Hughesy, Ed & Erin
- Genre: Comedy
- Running time: 180 minutes (6:00 am – 9:00 am)
- Country of origin: Australia
- Language(s): English
- Home station: 2Day FM
- Starring: Ed Kavalee Dave Hughes Erin Molan
- Produced by: Mindy Thomas
- Executive producer(s): Violet Merhi Mcfadyen
- Recording studio: Sydney
- Original release: 18 January 2021 – 7 August 2024
- Audio format: Stereophonic sound
- Website: www.hit.com.au/2day

= Hughesy, Ed & Erin =

Australian radio comedy show

Hughesy, Ed and Erin was an Australian breakfast radio show on 2Day FM. The show is hosted by Dave Hughes, Ed Kavalee and Erin Molan. A highlights package of the show, Hughesy, Ed & Erin's Happy Hour aired weeknights from 6 pm to 7 pm.

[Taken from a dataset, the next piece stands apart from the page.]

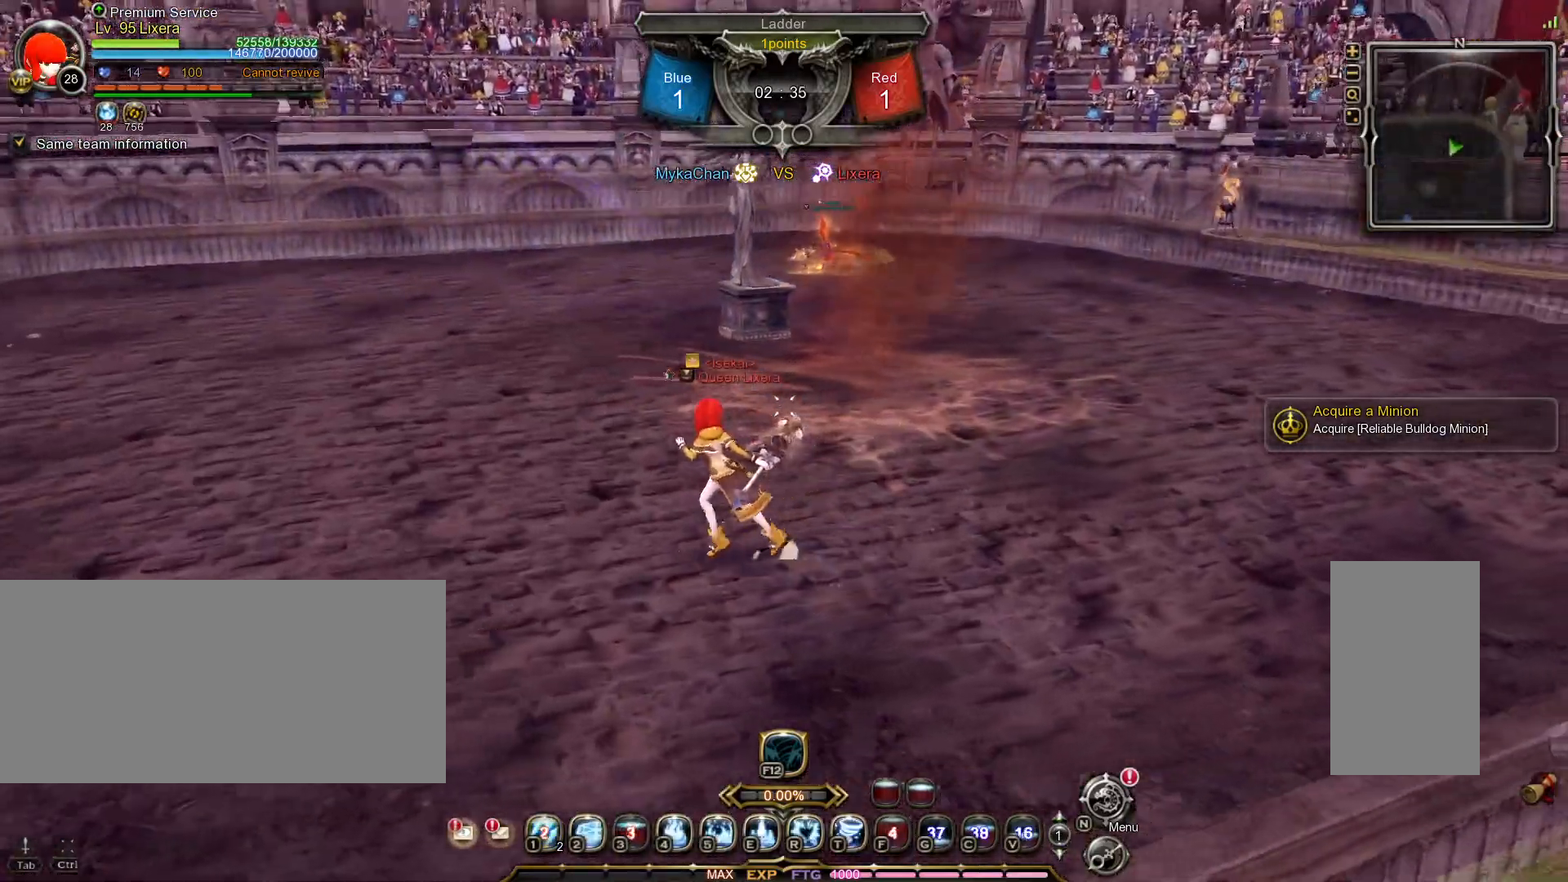
{"keys": ["d", "w"], "mouse": [], "events": [[33, "d", "down"], [33, "w", "down"], [133, "d", "up"], [250, "d", "down"], [283, "a", "up"]]}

The show commenced on Monday, 18 January 2021.

A daily podcast featuring the best bits from each show is available on LiSTNR as is the podcast for all Hit Network breakfast shows in Australia.

== History ==
In November 2020, Southern Cross Austereo announced that Dave Hughes, Ed Kavalee and Erin Molan would replace Jamie Angel's Music for Breakfast to host Hughesy, Ed and Erin Molan from Monday, 18 January 2021. A one-hour highlights package will air nationally at 6 pm across the Hit Network.

In December 2021, Jack Laurence resigned as anchor of the show.

In August 2024, Southern Cross Austereo announced that the show had been axed with 2Day FM taking a new direction. The last show aired on Wednesday 7 August. Jimmy & Nath will host breakfast for the remainder of the year.